WHAT THIS TASK INVOLVES -
Let the line containing "image using Kitematic**" serve as the first line of the answer and the final line of the entries as its last, with every line between copied exactly.

Document images with source code
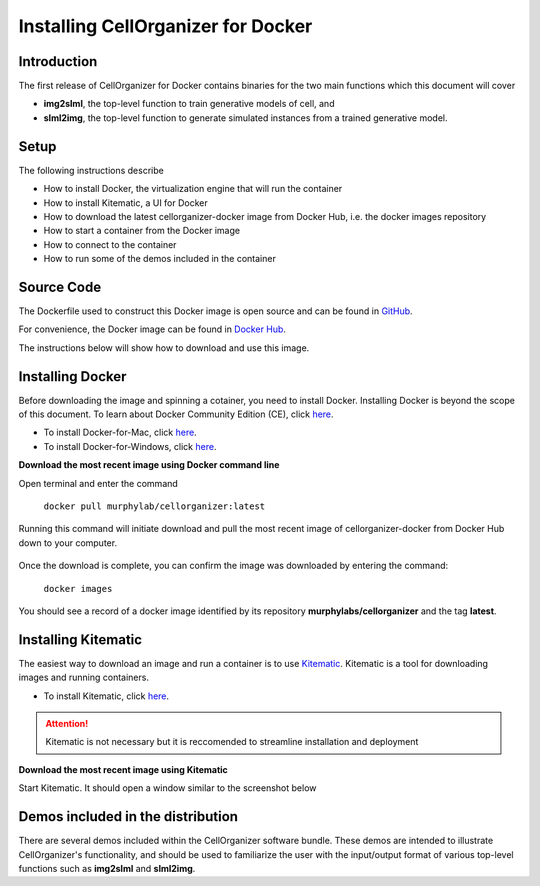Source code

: Installing CellOrganizer for Docker 
***********************************

Introduction
------------

The first release of CellOrganizer for Docker contains binaries for the two main functions which this document will cover

- **img2slml**, the top-level function to train generative models of cell, and 
- **slml2img**, the top-level function to generate simulated instances from a trained generative model. 

Setup
-----

The following instructions describe

* How to install Docker, the virtualization engine that will run the container
* How to install Kitematic, a UI for Docker
* How to download the latest cellorganizer-docker image from Docker Hub, i.e. the docker images repository
* How to start a container from the Docker image
* How to connect to the container
* How to run some of the demos included in the container

Source Code
-----------

The Dockerfile used to construct this Docker image is open source and can be found in `GitHub <https://github.com/icaoberg/docker-cellorganizer>`_.

For convenience, the Docker image can be found in `Docker Hub <https://hub.docker.com/u/murphylab/dashboard/>`_. 

The instructions below will show how to download and use this image.

Installing Docker
-----------------

Before downloading the image and spinning a cotainer, you need to install Docker. Installing Docker is beyond the scope of this document. To learn about Docker Community Edition (CE), click `here <https://www.docker.com/community-edition>`_.

* To install Docker-for-Mac, click `here <https://docs.docker.com/docker-for-mac/install/>`_.
* To install Docker-for-Windows, click `here <https://docs.docker.com/docker-for-windows/install/>`_.


**Download the most recent image using Docker command line**

Open terminal and enter the command

	``docker pull murphylab/cellorganizer:latest``

Running this command will initiate download and pull the most recent image of cellorganizer-docker from Docker Hub down to your computer.

.. figure:: docker-pull.png
   :align: center

Once the download is complete, you can confirm the image was downloaded by entering the command:

	``docker images``

You should see a record of a docker image identified by its repository **murphylabs/cellorganizer** and the tag **latest**.

Installing Kitematic
--------------------

The easiest way to download an image and run a container is to use `Kitematic <https://kitematic.com/>`_. Kitematic is a tool for downloading images and running containers.

* To install Kitematic, click `here <ttps://kitematic.com/docs/>`_.

.. ATTENTION::
   Kitematic is not necessary but it is reccomended to streamline installation and deployment
 

**Download the most recent image using Kitematic**

Start Kitematic. It should open a window similar to the screenshot below

.. figure:: kitematic.png
   :align: center

Demos included in the distribution
----------------------------------

There are several demos included within the CellOrganizer software bundle. These demos are intended to illustrate CellOrganizer's functionality, and should be used to familiarize the user with the input/output format of various top-level functions such as **img2slml** and **slml2img**. 

.. exec::
   print commands.getoutput('python make_tabulate_from_excel.py source/chapters/docker/demos.xlsx "v2.7"')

RESULT -
**Download the most recent image using Kitematic**

Start Kitematic. It should open a window similar to the screenshot below

.. figure:: kitematic.png
   :align: center

Demos included in the distribution
----------------------------------

There are several demos included within the CellOrganizer software bundle. These demos are intended to illustrate CellOrganizer's functionality, and should be used to familiarize the user with the input/output format of various top-level functions such as **img2slml** and **slml2img**. 

.. exec::
   print commands.getoutput('python make_tabulate_from_excel.py source/chapters/docker/demos.xlsx "v2.7"')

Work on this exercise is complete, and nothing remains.